What the Perfusion Index Means

Some oximeters display a number labeled PI, which stands for perfusion index. This is essentially a signal-strength indicator. It measures how much blood is pulsing through the tissue at the sensor site compared to the baseline. A higher PI means stronger blood flow and a more reliable reading.

PI is displayed as a percentage, typically ranging from about 0.2% (very weak signal) to 20% (very strong). Research has found that a PI below 2% is associated with less accurate SpO2 readings. If your device shows PI and the number is very low, warming your hands or trying a different finger can improve blood flow and give you a more trustworthy result.

Skin Tone Can Affect Accuracy

Pulse oximeters work by shining light through your skin and measuring how much is absorbed by oxygenated versus deoxygenated blood. Darker skin pigmentation can affect how that light is absorbed, and the FDA has acknowledged that current devices show some accuracy differences across skin tones. In January 2025, the FDA proposed new draft guidance requiring manufacturers to test their devices across a wider range of skin pigmentations and to clearly label oximeters that have been validated for diverse populations.

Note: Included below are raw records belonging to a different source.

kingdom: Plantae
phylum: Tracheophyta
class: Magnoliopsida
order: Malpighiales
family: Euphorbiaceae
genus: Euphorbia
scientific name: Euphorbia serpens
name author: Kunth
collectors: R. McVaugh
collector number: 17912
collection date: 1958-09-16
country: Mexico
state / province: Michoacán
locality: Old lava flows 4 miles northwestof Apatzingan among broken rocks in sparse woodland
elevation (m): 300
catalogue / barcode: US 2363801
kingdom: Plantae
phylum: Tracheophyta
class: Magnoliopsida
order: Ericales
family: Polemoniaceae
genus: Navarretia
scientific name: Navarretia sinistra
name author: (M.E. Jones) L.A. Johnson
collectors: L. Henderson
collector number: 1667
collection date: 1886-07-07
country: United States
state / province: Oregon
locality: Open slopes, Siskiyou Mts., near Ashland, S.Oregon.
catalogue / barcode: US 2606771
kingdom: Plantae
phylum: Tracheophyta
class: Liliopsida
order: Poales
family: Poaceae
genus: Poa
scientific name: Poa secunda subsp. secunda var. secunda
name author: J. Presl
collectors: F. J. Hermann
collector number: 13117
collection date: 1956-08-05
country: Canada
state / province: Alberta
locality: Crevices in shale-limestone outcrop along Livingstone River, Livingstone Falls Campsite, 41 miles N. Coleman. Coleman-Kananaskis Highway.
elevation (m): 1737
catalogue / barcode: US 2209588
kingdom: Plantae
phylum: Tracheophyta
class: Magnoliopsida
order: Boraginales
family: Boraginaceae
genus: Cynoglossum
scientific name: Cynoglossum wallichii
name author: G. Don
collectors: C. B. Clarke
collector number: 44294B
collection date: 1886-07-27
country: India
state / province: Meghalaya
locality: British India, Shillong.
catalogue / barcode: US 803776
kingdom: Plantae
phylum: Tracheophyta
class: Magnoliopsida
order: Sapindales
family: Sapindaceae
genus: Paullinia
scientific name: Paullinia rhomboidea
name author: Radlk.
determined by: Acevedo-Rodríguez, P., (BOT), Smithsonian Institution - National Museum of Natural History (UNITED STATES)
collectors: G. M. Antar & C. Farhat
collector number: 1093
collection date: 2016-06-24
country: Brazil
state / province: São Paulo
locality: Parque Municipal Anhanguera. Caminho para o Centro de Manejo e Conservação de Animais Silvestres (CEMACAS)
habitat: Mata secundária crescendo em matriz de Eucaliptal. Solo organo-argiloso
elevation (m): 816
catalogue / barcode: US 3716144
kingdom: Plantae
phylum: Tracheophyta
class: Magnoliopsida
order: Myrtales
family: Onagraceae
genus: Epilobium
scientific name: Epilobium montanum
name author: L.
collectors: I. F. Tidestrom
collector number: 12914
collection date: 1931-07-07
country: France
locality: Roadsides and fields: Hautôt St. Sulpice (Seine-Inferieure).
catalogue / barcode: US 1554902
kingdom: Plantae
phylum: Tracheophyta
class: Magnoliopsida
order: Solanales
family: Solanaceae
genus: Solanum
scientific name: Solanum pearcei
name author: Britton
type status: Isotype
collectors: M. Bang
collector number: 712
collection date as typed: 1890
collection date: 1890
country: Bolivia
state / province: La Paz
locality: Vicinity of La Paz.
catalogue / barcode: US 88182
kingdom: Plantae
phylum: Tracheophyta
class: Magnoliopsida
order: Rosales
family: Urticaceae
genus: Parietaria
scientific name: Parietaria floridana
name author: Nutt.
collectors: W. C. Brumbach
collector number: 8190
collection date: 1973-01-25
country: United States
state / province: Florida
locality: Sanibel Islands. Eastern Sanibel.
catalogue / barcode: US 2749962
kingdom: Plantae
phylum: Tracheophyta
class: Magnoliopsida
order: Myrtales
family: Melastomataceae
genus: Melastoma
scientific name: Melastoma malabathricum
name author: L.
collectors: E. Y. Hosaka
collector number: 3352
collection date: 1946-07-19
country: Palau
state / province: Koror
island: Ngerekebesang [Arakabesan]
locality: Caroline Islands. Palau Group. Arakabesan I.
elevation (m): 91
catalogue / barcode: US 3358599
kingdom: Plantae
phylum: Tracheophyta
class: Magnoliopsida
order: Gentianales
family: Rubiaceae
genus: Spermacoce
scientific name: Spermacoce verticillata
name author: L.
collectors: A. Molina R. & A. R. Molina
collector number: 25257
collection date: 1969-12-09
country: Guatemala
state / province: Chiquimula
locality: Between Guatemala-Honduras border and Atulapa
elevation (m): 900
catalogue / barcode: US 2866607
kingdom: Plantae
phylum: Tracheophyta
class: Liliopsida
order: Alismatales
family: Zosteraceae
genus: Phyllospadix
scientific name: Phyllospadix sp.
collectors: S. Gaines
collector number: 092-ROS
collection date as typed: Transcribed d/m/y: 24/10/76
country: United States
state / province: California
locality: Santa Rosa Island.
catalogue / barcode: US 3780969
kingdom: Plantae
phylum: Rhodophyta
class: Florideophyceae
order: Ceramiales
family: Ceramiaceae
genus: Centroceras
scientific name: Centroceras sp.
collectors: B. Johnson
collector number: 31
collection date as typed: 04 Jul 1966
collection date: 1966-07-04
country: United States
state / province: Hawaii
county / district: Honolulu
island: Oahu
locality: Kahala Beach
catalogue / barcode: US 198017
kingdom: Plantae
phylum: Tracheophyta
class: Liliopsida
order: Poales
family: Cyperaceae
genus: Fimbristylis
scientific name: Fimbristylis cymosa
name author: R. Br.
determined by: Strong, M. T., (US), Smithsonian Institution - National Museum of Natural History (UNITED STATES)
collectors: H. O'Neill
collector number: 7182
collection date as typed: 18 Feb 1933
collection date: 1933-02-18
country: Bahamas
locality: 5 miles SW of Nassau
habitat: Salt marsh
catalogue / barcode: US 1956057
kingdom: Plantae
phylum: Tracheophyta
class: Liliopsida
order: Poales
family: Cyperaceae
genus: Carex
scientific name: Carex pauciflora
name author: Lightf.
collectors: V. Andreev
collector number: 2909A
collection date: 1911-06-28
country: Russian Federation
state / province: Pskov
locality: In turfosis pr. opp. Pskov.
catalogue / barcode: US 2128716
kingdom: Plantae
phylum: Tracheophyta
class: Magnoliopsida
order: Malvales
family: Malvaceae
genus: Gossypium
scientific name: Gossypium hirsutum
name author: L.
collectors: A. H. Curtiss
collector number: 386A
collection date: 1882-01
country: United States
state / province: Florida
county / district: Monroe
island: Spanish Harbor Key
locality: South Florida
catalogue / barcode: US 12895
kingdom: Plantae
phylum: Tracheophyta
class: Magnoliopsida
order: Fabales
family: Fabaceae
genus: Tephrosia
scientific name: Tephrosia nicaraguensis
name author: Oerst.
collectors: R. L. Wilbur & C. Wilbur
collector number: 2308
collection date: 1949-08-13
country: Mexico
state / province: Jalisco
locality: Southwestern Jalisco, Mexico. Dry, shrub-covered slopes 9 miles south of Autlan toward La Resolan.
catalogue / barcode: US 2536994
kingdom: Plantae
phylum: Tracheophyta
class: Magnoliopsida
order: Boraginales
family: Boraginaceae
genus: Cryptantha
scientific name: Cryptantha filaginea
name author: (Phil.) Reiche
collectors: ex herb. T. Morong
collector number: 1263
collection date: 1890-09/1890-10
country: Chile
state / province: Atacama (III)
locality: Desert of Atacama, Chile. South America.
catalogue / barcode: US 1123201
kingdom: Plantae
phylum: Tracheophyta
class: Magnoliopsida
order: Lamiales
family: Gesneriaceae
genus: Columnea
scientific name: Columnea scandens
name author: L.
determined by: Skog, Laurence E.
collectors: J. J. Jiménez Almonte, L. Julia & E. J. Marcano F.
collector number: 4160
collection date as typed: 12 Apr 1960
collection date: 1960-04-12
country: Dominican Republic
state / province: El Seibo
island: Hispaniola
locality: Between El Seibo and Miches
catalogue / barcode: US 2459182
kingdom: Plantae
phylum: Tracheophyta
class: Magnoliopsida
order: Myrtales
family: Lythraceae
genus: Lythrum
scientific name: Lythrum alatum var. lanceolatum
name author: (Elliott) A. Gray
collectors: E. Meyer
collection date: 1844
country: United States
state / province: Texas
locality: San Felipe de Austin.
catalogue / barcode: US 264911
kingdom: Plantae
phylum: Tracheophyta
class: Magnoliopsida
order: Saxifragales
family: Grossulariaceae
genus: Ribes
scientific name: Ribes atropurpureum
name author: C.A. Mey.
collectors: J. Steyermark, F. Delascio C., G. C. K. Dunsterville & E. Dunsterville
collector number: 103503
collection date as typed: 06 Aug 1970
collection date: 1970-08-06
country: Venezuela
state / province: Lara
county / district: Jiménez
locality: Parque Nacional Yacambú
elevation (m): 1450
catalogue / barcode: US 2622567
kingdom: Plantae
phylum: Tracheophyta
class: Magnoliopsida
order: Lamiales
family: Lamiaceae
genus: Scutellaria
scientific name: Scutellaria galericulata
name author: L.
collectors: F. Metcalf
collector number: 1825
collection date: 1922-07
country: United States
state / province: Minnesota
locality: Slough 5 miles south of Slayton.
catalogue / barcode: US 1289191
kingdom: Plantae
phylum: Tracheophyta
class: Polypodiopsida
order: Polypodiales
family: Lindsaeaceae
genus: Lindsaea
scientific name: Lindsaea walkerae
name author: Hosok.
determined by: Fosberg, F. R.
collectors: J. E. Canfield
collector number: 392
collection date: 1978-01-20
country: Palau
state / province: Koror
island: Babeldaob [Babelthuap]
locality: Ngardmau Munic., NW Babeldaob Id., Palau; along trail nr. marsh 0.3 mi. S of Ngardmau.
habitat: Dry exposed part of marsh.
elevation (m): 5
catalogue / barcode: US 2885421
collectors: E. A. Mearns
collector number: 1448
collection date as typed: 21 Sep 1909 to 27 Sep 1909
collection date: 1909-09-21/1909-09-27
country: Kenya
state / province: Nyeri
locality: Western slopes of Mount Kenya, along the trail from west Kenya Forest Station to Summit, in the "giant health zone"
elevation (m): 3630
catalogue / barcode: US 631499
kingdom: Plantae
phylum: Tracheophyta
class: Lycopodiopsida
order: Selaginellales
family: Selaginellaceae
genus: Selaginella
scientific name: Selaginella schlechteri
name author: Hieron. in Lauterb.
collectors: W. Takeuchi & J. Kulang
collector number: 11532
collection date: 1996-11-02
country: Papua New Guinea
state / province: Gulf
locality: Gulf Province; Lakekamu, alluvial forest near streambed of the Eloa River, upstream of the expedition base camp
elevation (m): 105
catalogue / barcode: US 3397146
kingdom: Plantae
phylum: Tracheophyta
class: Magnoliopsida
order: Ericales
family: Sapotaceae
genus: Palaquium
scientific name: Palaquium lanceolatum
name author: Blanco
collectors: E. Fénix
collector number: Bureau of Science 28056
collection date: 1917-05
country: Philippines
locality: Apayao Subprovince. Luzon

What this means in practice: if you have darker skin, a pulse oximeter may slightly overestimate your actual oxygen level. A reading of 95% might correspond to a true oxygen level a few percentage points lower. This doesn’t make the device useless, but it does mean you should pay attention to trends and symptoms rather than treating any single number as absolute. If you feel short of breath or unwell and your reading looks borderline normal, take the symptoms seriously.

What Your Numbers Mean Together

The most useful approach is to look at all the numbers as a set rather than focusing on one in isolation. A normal SpO2 with a normal pulse rate and a strong, steady waveform is reassuring. An SpO2 of 94% with a weak, erratic waveform and a very low perfusion index is more likely a bad reading than a sign of low oxygen. Recheck before reacting.

If you’re monitoring a chronic condition, take readings at the same time each day, in the same position, using the same finger. This gives you a reliable baseline so you can spot meaningful changes. Write down the SpO2, pulse rate, and PI (if available) each time. A single low reading can be a fluke. A consistent downward trend over several readings is something to act on.